Required work -
1. In the commit page, how many files were changed?
2. Update the commit page by writing out everything from "Wait for events processing" down to "single process anyway.", with "RPC request" swapped for "API request".
3. Please write what comes next in the commit page, picking up after its final line.

Exercise passage -
----------------------------------------
Wait for events processing to complete before continuing historical blocks processing (#450)

* Wait for events queue to be empty before continuing historical processing * Make historicalLogsBlockRange and historicalMaxFetchAhead configurable * Perform single RPC request for multiple addresses
2025-07-29 11:22:08 +00:00 · 2023-11-06 11:34:48 +05:30 · 2023-11-06 11:34:48 +05:30 · 8a720ef175
commit 8a720ef175
parent 546af92638
10 changed files with 115 additions and 61 deletions
--- a/packages/cli/src/base.ts
+++ b/packages/cli/src/base.ts
@ -135,6 +135,12 @@ export class BaseCmd {
    // Note: In-memory pubsub works fine for now, as each watcher is a single process anyway.
    // Later: https://www.apollographql.com/docs/apollo-server/data/subscriptions/#production-pubsub-libraries
    const pubsub = new PubSub();
-    this._eventWatcher = new EventWatcher(this._config.server, this._clients.ethClient, this._indexer, pubsub, this._jobQueue);
+
+    const config = {
+      server: this._config.server,
+      jobQueue: this._config.jobQueue
+    };
+
+    this._eventWatcher = new EventWatcher(config, this._clients.ethClient, this._indexer, pubsub, this._jobQueue);
  }
 }
--- a/packages/cli/src/job-runner.ts
+++ b/packages/cli/src/job-runner.ts
@ -108,7 +108,7 @@ export class JobRunnerCmd {

    const jobRunner = new JobRunner(config.jobQueue, indexer, jobQueue);

-    await jobRunner.jobQueue.deleteAllJobs();
+    await jobRunner.jobQueue.deleteAllJobs('completed');
    await jobRunner.resetToPrevIndexedBlock();

    await startJobRunner(jobRunner);
--- a/packages/cli/src/server.ts
+++ b/packages/cli/src/server.ts
@ -281,8 +281,8 @@ export class ServerCmd {
    assert(eventWatcher);

    if (config.server.kind === KIND_ACTIVE) {
-      // Delete jobs to prevent creating jobs after completion of processing previous block.
----------------------------------------
Record extracts -
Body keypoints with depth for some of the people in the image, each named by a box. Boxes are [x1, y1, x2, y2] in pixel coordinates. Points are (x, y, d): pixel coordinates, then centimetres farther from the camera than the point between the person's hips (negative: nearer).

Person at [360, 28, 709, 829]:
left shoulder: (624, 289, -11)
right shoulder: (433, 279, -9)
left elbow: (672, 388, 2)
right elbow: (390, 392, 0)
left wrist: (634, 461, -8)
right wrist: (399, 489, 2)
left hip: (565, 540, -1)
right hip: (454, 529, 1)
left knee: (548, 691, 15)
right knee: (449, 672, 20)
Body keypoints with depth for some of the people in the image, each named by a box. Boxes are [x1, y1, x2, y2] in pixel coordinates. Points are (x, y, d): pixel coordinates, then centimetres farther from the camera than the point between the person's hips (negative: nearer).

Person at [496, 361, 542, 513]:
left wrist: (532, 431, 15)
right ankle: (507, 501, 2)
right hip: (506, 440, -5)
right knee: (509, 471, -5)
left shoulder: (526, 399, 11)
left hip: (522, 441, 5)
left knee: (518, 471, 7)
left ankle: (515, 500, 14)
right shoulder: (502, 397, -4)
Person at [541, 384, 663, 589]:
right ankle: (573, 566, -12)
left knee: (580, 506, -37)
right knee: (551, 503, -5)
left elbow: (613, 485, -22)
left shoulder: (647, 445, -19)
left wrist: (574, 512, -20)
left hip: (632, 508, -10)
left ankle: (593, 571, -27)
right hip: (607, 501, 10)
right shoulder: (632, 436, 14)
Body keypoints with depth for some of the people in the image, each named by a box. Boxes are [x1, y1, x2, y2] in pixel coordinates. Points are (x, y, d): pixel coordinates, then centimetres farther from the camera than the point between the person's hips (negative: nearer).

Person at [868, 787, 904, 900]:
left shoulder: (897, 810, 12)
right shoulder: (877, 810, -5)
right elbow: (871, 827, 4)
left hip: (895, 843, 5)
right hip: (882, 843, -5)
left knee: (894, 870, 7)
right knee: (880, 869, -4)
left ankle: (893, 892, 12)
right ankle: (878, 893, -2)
----------------------------------------
Answers for each item -
1. 10 files were changed.

2.
Wait for events processing to complete before continuing historical blocks processing (#450)

* Wait for events queue to be empty before continuing historical processing * Make historicalLogsBlockRange and historicalMaxFetchAhead configurable * Perform single API request for multiple addresses
2025-07-29 11:22:08 +00:00 · 2023-11-06 11:34:48 +05:30 · 2023-11-06 11:34:48 +05:30 · 8a720ef175
commit 8a720ef175
parent 546af92638
10 changed files with 115 additions and 61 deletions
--- a/packages/cli/src/base.ts
+++ b/packages/cli/src/base.ts
@ -135,6 +135,12 @@ export class BaseCmd {
    // Note: In-memory pubsub works fine for now, as each watcher is a single process anyway.

3.
-      await jobQueue.deleteAllJobs();
+      // Delete jobs before completed state to prevent creating jobs after completion of processing previous block.
+      await jobQueue.deleteAllJobs('completed');
      await eventWatcher.start();
    }

--- a/packages/codegen/src/templates/config-template.handlebars
+++ b/packages/codegen/src/templates/config-template.handlebars
@ -92,3 +92,10 @@
  blockDelayInMilliSecs = 2000
  prefetchBlocksInMem = true
  prefetchBlockCount = 10
+
+  # Block range in which logs are fetched during historical blocks processing
+  historicalLogsBlockRange = 2000
+
+  # Max block range of historical processing after which it waits for completion of events processing
+  # If set to -1 historical processing does not wait for events processing and completes till latest canonical block
+  historicalMaxFetchAhead = 10000
--- a/packages/rpc-eth-client/src/eth-client.ts
+++ b/packages/rpc-eth-client/src/eth-client.ts
@ -4,7 +4,6 @@

 import assert from 'assert';
 import { errors, providers, utils } from 'ethers';
-import { TransactionReceipt } from '@ethersproject/abstract-provider';

 import { Cache } from '@cerc-io/cache';
 import { encodeHeader, escapeHexString, getRawTransaction, EthClient as EthClientInterface } from '@cerc-io/util';
@ -80,7 +79,7 @@ export class EthClient implements EthClientInterface {
            nodes: result.transactions.map((transaction) => ({
              txHash: transaction.hash,
              // Transactions with block should be of type TransactionReceipt
-              index: (transaction as unknown as TransactionReceipt).transactionIndex,
+              index: (transaction as unknown as providers.TransactionReceipt).transactionIndex,
              src: transaction.from,
              dst: transaction.to
            }))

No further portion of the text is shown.